Er starb, weil man ihn zum Spitzel machen wollte

Brennend, gleich einer lebenden Fackel, lief am vergangenen Mittwochnachmittag, dem 8.März 2000, der 28jährige Kurde Hamza Polat vor den Augen von Abgeordneten, Besuchern und Passanten die breite Treppe des Berliner Reichstagsgebäudes bis zur Rampe hinauf, wo er sterbend zusammenbrach. Jegliche Hilfe kam zu spät; auf dem Weg zum Krankenhaus erlag er seinen schweren Brandverletzungen.

Tief erschüttert stehen wir Kurdinnen und Kurden in Deutschland vor dieser verzweifelten Tat, diesem Fanal, mit dem ein junger Freund von uns sein Leben selbst beendet hat.
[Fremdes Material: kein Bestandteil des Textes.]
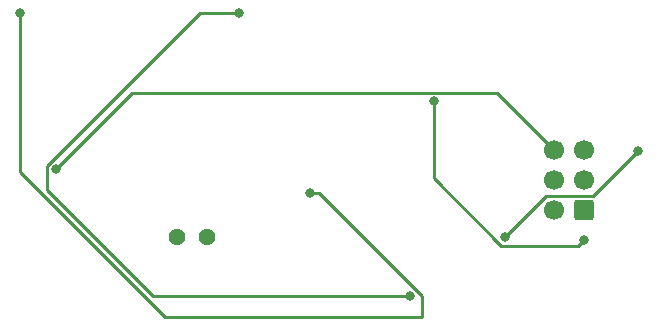
<source format=gbr>
%TF.GenerationSoftware,KiCad,Pcbnew,7.0.10*%
%TF.CreationDate,2024-11-01T14:14:09-04:00*%
%TF.ProjectId,pcb_v1,7063625f-7631-42e6-9b69-6361645f7063,rev?*%
%TF.SameCoordinates,Original*%
%TF.FileFunction,Copper,L4,Bot*%
%TF.FilePolarity,Positive*%
%FSLAX46Y46*%
G04 Gerber Fmt 4.6, Leading zero omitted, Abs format (unit mm)*
G04 Created by KiCad (PCBNEW 7.0.10) date 2024-11-01 14:14:09*
%MOMM*%
%LPD*%
G01*
G04 APERTURE LIST*
G04 Aperture macros list*
%AMRoundRect*
0 Rectangle with rounded corners*
0 $1 Rounding radius*
0 $2 $3 $4 $5 $6 $7 $8 $9 X,Y pos of 4 corners*
0 Add a 4 corners polygon primitive as box body*
4,1,4,$2,$3,$4,$5,$6,$7,$8,$9,$2,$3,0*
0 Add four circle primitives for the rounded corners*
1,1,$1+$1,$2,$3*
1,1,$1+$1,$4,$5*
1,1,$1+$1,$6,$7*
1,1,$1+$1,$8,$9*
0 Add four rect primitives between the rounded corners*
20,1,$1+$1,$2,$3,$4,$5,0*
20,1,$1+$1,$4,$5,$6,$7,0*
20,1,$1+$1,$6,$7,$8,$9,0*
20,1,$1+$1,$8,$9,$2,$3,0*%
G04 Aperture macros list end*
%TA.AperFunction,ComponentPad*%
%ADD10C,1.431000*%
%TD*%
%TA.AperFunction,ComponentPad*%
%ADD11RoundRect,0.250000X0.600000X0.600000X-0.600000X0.600000X-0.600000X-0.600000X0.600000X-0.600000X0*%
%TD*%
%TA.AperFunction,ComponentPad*%
%ADD12C,1.700000*%
%TD*%
%TA.AperFunction,ViaPad*%
%ADD13C,0.800000*%
%TD*%
%TA.AperFunction,Conductor*%
%ADD14C,0.250000*%
%TD*%
G04 APERTURE END LIST*
D10*
%TO.P,D1,1,K*%
%TO.N,GND*%
X123520000Y-120250000D03*
%TO.P,D1,2,A*%
%TO.N,Net-(D1-A)*%
X120980000Y-120250000D03*
%TD*%
D11*
%TO.P,J1,1,Pin_1*%
%TO.N,Net-(IC1-RXD0)*%
X155500000Y-118000000D03*
D12*
%TO.P,J1,2,Pin_2*%
%TO.N,Net-(IC1-TXD0)*%
X152960000Y-118000000D03*
%TO.P,J1,3,Pin_3*%
%TO.N,GND*%
X155500000Y-115460000D03*
%TO.P,J1,4,Pin_4*%
%TO.N,Net-(IC1-EN)*%
X152960000Y-115460000D03*
%TO.P,J1,5,Pin_5*%
%TO.N,Net-(IC1-IO0)*%
X155500000Y-112920000D03*
%TO.P,J1,6,Pin_6*%
%TO.N,Net-(IC3-VIN)*%
X152960000Y-112920000D03*
%TD*%
D13*
%TO.N,Net-(IC1-IO26)*%
X132250000Y-116500000D03*
X107750000Y-101250000D03*
%TO.N,Net-(IC2-GPIO8)*%
X126250000Y-101250000D03*
X140750000Y-125250000D03*
%TO.N,Net-(IC3-VIN)*%
X110750000Y-114500000D03*
%TO.N,Net-(IC1-IO0)*%
X160000000Y-113000000D03*
X148750000Y-120250000D03*
%TO.N,Net-(IC1-RXD0)*%
X155480000Y-120480000D03*
X142750000Y-108750000D03*
%TD*%
D14*
%TO.N,Net-(IC1-IO26)*%
X141750000Y-127000000D02*
X120000000Y-127000000D01*
X141750000Y-125224695D02*
X141750000Y-127000000D01*
X133025305Y-116500000D02*
X141750000Y-125224695D01*
X120000000Y-127000000D02*
X107750000Y-114750000D01*
X132250000Y-116500000D02*
X133025305Y-116500000D01*
X107750000Y-114750000D02*
X107750000Y-101250000D01*
%TO.N,Net-(IC2-GPIO8)*%
X119000000Y-125250000D02*
X140750000Y-125250000D01*
X110025000Y-116275000D02*
X119000000Y-125250000D01*
X110025000Y-114199695D02*
X110025000Y-116275000D01*
X122974695Y-101250000D02*
X110025000Y-114199695D01*
X126250000Y-101250000D02*
X122974695Y-101250000D01*
%TO.N,Net-(IC3-VIN)*%
X148065000Y-108025000D02*
X152960000Y-112920000D01*
X117225000Y-108025000D02*
X148065000Y-108025000D01*
X110750000Y-114500000D02*
X117225000Y-108025000D01*
%TO.N,Net-(IC1-IO0)*%
X156250000Y-116750000D02*
X152250000Y-116750000D01*
X152250000Y-116750000D02*
X148750000Y-120250000D01*
X160000000Y-113000000D02*
X156250000Y-116750000D01*
%TO.N,Net-(IC1-RXD0)*%
X155480000Y-120480000D02*
X154985000Y-120975000D01*
X148449695Y-120975000D02*
X142750000Y-115275305D01*
X142750000Y-115275305D02*
X142750000Y-108750000D01*
X154985000Y-120975000D02*
X148449695Y-120975000D01*
%TD*%
M02*

</source>
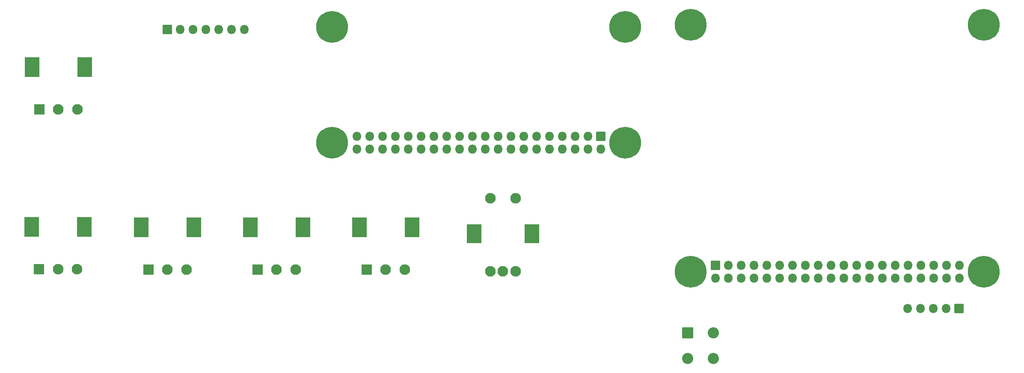
<source format=gbr>
G04 #@! TF.GenerationSoftware,KiCad,Pcbnew,(6.0.1-0)*
G04 #@! TF.CreationDate,2023-10-11T15:07:40-07:00*
G04 #@! TF.ProjectId,synth,73796e74-682e-46b6-9963-61645f706362,rev?*
G04 #@! TF.SameCoordinates,Original*
G04 #@! TF.FileFunction,Soldermask,Bot*
G04 #@! TF.FilePolarity,Negative*
%FSLAX46Y46*%
G04 Gerber Fmt 4.6, Leading zero omitted, Abs format (unit mm)*
G04 Created by KiCad (PCBNEW (6.0.1-0)) date 2023-10-11 15:07:40*
%MOMM*%
%LPD*%
G01*
G04 APERTURE LIST*
G04 Aperture macros list*
%AMRoundRect*
0 Rectangle with rounded corners*
0 $1 Rounding radius*
0 $2 $3 $4 $5 $6 $7 $8 $9 X,Y pos of 4 corners*
0 Add a 4 corners polygon primitive as box body*
4,1,4,$2,$3,$4,$5,$6,$7,$8,$9,$2,$3,0*
0 Add four circle primitives for the rounded corners*
1,1,$1+$1,$2,$3*
1,1,$1+$1,$4,$5*
1,1,$1+$1,$6,$7*
1,1,$1+$1,$8,$9*
0 Add four rect primitives between the rounded corners*
20,1,$1+$1,$2,$3,$4,$5,0*
20,1,$1+$1,$4,$5,$6,$7,0*
20,1,$1+$1,$6,$7,$8,$9,0*
20,1,$1+$1,$8,$9,$2,$3,0*%
G04 Aperture macros list end*
%ADD10RoundRect,0.050800X-1.000000X-1.000000X1.000000X-1.000000X1.000000X1.000000X-1.000000X1.000000X0*%
%ADD11C,2.101600*%
%ADD12RoundRect,0.050800X-1.400000X-1.900000X1.400000X-1.900000X1.400000X1.900000X-1.400000X1.900000X0*%
%ADD13RoundRect,0.050800X0.850000X-0.850000X0.850000X0.850000X-0.850000X0.850000X-0.850000X-0.850000X0*%
%ADD14O,1.801600X1.801600*%
%ADD15RoundRect,0.050800X-1.050000X-1.050000X1.050000X-1.050000X1.050000X1.050000X-1.050000X1.050000X0*%
%ADD16C,2.201600*%
%ADD17RoundRect,0.050800X-0.850000X0.850000X-0.850000X-0.850000X0.850000X-0.850000X0.850000X0.850000X0*%
%ADD18C,6.301600*%
%ADD19RoundRect,0.050800X-1.400000X-1.800000X1.400000X-1.800000X1.400000X1.800000X-1.400000X1.800000X0*%
G04 APERTURE END LIST*
D10*
X180340000Y-146050000D03*
D11*
X184090000Y-146050000D03*
X187840000Y-146050000D03*
D12*
X178890000Y-137725000D03*
X189290000Y-137725000D03*
D10*
X158750000Y-146050000D03*
D11*
X162500000Y-146050000D03*
X166250000Y-146050000D03*
D12*
X157300000Y-137725000D03*
X167700000Y-137725000D03*
D10*
X137160000Y-146050000D03*
D11*
X140910000Y-146050000D03*
X144660000Y-146050000D03*
D12*
X146110000Y-137725000D03*
X135710000Y-137725000D03*
D10*
X115500000Y-145950000D03*
D11*
X119250000Y-145950000D03*
X123000000Y-145950000D03*
D12*
X124450000Y-137625000D03*
X114050000Y-137625000D03*
D10*
X115570000Y-114300000D03*
D11*
X119320000Y-114300000D03*
X123070000Y-114300000D03*
D12*
X124520000Y-105975000D03*
X114120000Y-105975000D03*
D13*
X140880000Y-98520000D03*
D14*
X143420000Y-98520000D03*
X145960000Y-98520000D03*
X148500000Y-98520000D03*
X151040000Y-98520000D03*
X153580000Y-98520000D03*
X156120000Y-98520000D03*
D15*
X243865400Y-158623000D03*
D16*
X248945400Y-158623000D03*
X248945400Y-163703000D03*
X243865400Y-163703000D03*
D17*
X297535600Y-153797000D03*
D14*
X294995600Y-153797000D03*
X292455600Y-153797000D03*
X289915600Y-153797000D03*
X287375600Y-153797000D03*
D18*
X231500000Y-120950000D03*
X173500000Y-97950000D03*
X173500000Y-120950000D03*
X231500000Y-97950000D03*
D17*
X226620000Y-119670000D03*
D14*
X226620000Y-122210000D03*
X224080000Y-119670000D03*
X224080000Y-122210000D03*
X221540000Y-119670000D03*
X221540000Y-122210000D03*
X219000000Y-119670000D03*
X219000000Y-122210000D03*
X216460000Y-119670000D03*
X216460000Y-122210000D03*
X213920000Y-119670000D03*
X213920000Y-122210000D03*
X211380000Y-119670000D03*
X211380000Y-122210000D03*
X208840000Y-119670000D03*
X208840000Y-122210000D03*
X206300000Y-119670000D03*
X206300000Y-122210000D03*
X203760000Y-119670000D03*
X203760000Y-122210000D03*
X201220000Y-119670000D03*
X201220000Y-122210000D03*
X198680000Y-119670000D03*
X198680000Y-122210000D03*
X196140000Y-119670000D03*
X196140000Y-122210000D03*
X193600000Y-119670000D03*
X193600000Y-122210000D03*
X191060000Y-119670000D03*
X191060000Y-122210000D03*
X188520000Y-119670000D03*
X188520000Y-122210000D03*
X185980000Y-119670000D03*
X185980000Y-122210000D03*
X183440000Y-119670000D03*
X183440000Y-122210000D03*
X180900000Y-119670000D03*
X180900000Y-122210000D03*
X178360000Y-119670000D03*
X178360000Y-122210000D03*
D18*
X302460000Y-97526000D03*
X244460000Y-146526000D03*
X244460000Y-97526000D03*
X302460000Y-146526000D03*
D13*
X249337870Y-145240204D03*
D14*
X249337870Y-147780204D03*
X251877870Y-145240204D03*
X251877870Y-147780204D03*
X254417870Y-145240204D03*
X254417870Y-147780204D03*
X256957870Y-145240204D03*
X256957870Y-147780204D03*
X259497870Y-145240204D03*
X259497870Y-147780204D03*
X262037870Y-145240204D03*
X262037870Y-147780204D03*
X264577870Y-145240204D03*
X264577870Y-147780204D03*
X267117870Y-145240204D03*
X267117870Y-147780204D03*
X269657870Y-145240204D03*
X269657870Y-147780204D03*
X272197870Y-145240204D03*
X272197870Y-147780204D03*
X274737870Y-145240204D03*
X274737870Y-147780204D03*
X277277870Y-145240204D03*
X277277870Y-147780204D03*
X279817870Y-145240204D03*
X279817870Y-147780204D03*
X282357870Y-145240204D03*
X282357870Y-147780204D03*
X284897870Y-145240204D03*
X284897870Y-147780204D03*
X287437870Y-145240204D03*
X287437870Y-147780204D03*
X289977870Y-145240204D03*
X289977870Y-147780204D03*
X292517870Y-145240204D03*
X292517870Y-147780204D03*
X295057870Y-145240204D03*
X295057870Y-147780204D03*
X297597870Y-145240204D03*
X297597870Y-147780204D03*
D11*
X204780000Y-131950000D03*
X209780000Y-131950000D03*
D19*
X212980000Y-138950000D03*
X201580000Y-138950000D03*
D11*
X204780000Y-146450000D03*
X209780000Y-146450000D03*
X207280000Y-146450000D03*
M02*

</source>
Seine Handlung setzte den endgültigen Schlusspunkt nach jahrelangem Druck, dem er durch die menschenverachtende Praxis deutscher und türkischer Geheimdienstmethoden ausgesetzt war.

Es begann Newroz 1994, als Hamza Polat in den Blickpunkt deutscher Behörden geriet. Er gehörte damals zu den kurdischen Frauen und Männern, die aus Protest gegen das Verbot ihrer Newrozfeiern die Autobahn bei Augsburg blockiert hatten. Bald darauf wurde der türkische Pass eines seiner Verwandten auf Grund eines Gerichtsverfahrens beschlagnahmt; im Interesse seines Cousins musste Hamza Polat deswegen mehrfach das zuständige türkische Konsulat aufsuchen.
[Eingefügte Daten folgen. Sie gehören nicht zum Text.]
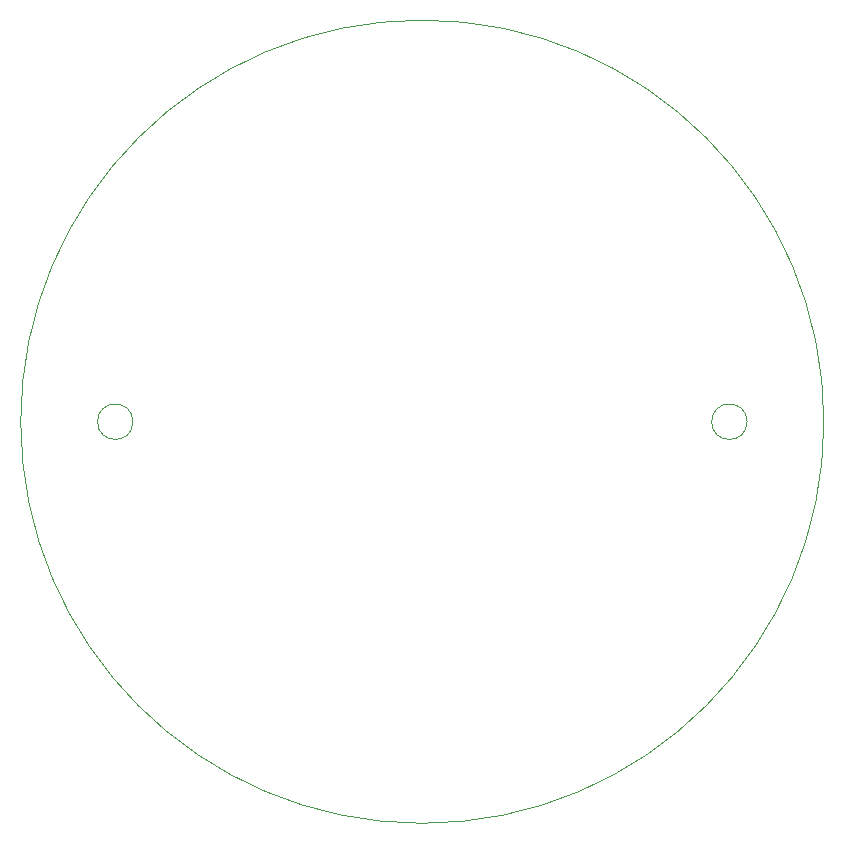
<source format=gbr>
%TF.GenerationSoftware,KiCad,Pcbnew,(6.0.0-0)*%
%TF.CreationDate,2022-03-19T01:27:08+08:00*%
%TF.ProjectId,PCB,5043422e-6b69-4636-9164-5f7063625858,rev?*%
%TF.SameCoordinates,Original*%
%TF.FileFunction,Profile,NP*%
%FSLAX46Y46*%
G04 Gerber Fmt 4.6, Leading zero omitted, Abs format (unit mm)*
G04 Created by KiCad (PCBNEW (6.0.0-0)) date 2022-03-19 01:27:08*
%MOMM*%
%LPD*%
G01*
G04 APERTURE LIST*
%TA.AperFunction,Profile*%
%ADD10C,0.100000*%
%TD*%
G04 APERTURE END LIST*
D10*
X134000000Y-100000000D02*
G75*
G03*
X134000000Y-100000000I-34000000J0D01*
G01*
X127500000Y-100000000D02*
G75*
G03*
X127500000Y-100000000I-1500000J0D01*
G01*
X75500000Y-100000000D02*
G75*
G03*
X75500000Y-100000000I-1500000J0D01*
G01*
M02*

</source>
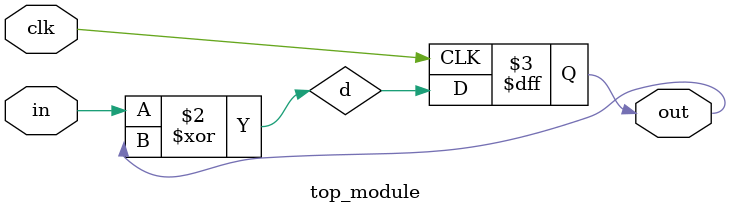
<source format=v>
module top_module (
    input clk,
    input in, 
    output out);
    wire d;
    always@(posedge clk)
        begin
            out<=d;
        end
    assign d=in^out;

endmodule

</source>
Sowohl Angehörige des deutschen wie des türkischen Geheimdienstes versuchten seit damals immer wieder, ihn dafür zu gewinnen, seine kurdischen Landsleute auszuhorchen und zu bespitzeln. Dafür waren alle Mittel Recht: Versprechungen finanzieller Art oder selbst die eines (türkischen) Diplomatenpasses, auf der anderen Seite aber auch Erpressung, Drohungen und Einschüchterungen.

Die Wahl des Ortes seiner Selbstverbrennung, das bundesdeutsche Parlamentsgebäude, weist darauf hin, dass er damit vor allem die deutschen Politikerinnen anklagen wollte, die solche Praktiken durch Gesetze decken. Auch eine Aussage seiner Mutter weist in diese Richtung: Sie macht in erster Linie den deutschen Staat für den Tod ihres Sohnes verantwortlich und erklärte, die Familie habe versucht, den Europäischen Gerichtshof für Menschenrechte in dieser Sache einzuschalten, es habe sich jedoch kein Rechtsanwalt für ein solches Verfahren bereit gefunden..
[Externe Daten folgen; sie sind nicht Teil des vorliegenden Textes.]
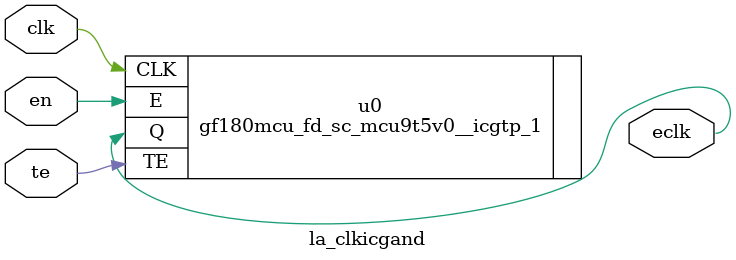
<source format=v>

module la_clkicgand #(
    parameter PROP = "DEFAULT"
) (
    input  clk,  // clock input
    input  te,   // test enable
    input  en,   // enable (from positive edge FF)
    output eclk  // enabled clock output
);

  // reg en_stable;

  // always @(clk or en or te) if (~clk) en_stable <= en | te;

  // assign eclk = clk & en_stable;

  gf180mcu_fd_sc_mcu9t5v0__icgtp_1 u0 (
      .CLK(clk),
      .E  (en),
      .TE (te),
      .Q  (eclk)
  );

endmodule

</source>
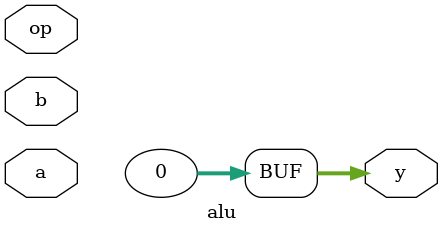
<source format=sv>
`timescale 1ns/1ps

module alu (
  input  logic signed [31:0] a,
  input  logic signed [31:0] b,
  input  logic [1:0]          op,
  output logic signed [31:0]  y
);
  // Placeholder: SV core will be used later via Verilator
  always_comb y = '0;
endmodule

</source>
Vor wenig mehr als zwei Jahren hatte sich bereits ein junger Kurde selbst verbrannt, der der deutschen Polizei und den Staatsanwaltschaften jahrelang als »Kronzeuge« gedient hatte, und der dadurch seine persönliche Ehre und das Recht zu leben verloren zu haben glaubte.

Zwar ist die »Kronzeugenregelung« in deutschen Gerichtsverfahren - außer in Bezug auf Drogendelikte - inzwischen gesetzlich abgeschafft worden. Spitzel, Agenten und Provokateure werden jedoch weiterhin angeworben, auch von deutschen Dienststellen. Und die Machenschaften des türkischen Geheimdienstes (MIT) in der Bundesrepublik werden geduldet, wie schmutzig sie auch immer sein mögen.

Wie viele Menschenleben, auch wenn deren Ende sich nicht so flammend in der Öffentlichkeit abgespielt hat, sind auf solche Weise schon zerstört worden?

Hamza Polat wird uns stets unvergessen bleiben, als ein hoffnungsvoller junger Mensch, der durch die Unmenschlichkeit staatlicher Erpressungssysteme in den Tod getrieben wurde.

Düsseldorf, 14.03.2000

YEK-KOM Föderation Kurdischer Vereine in Deutschland e.V.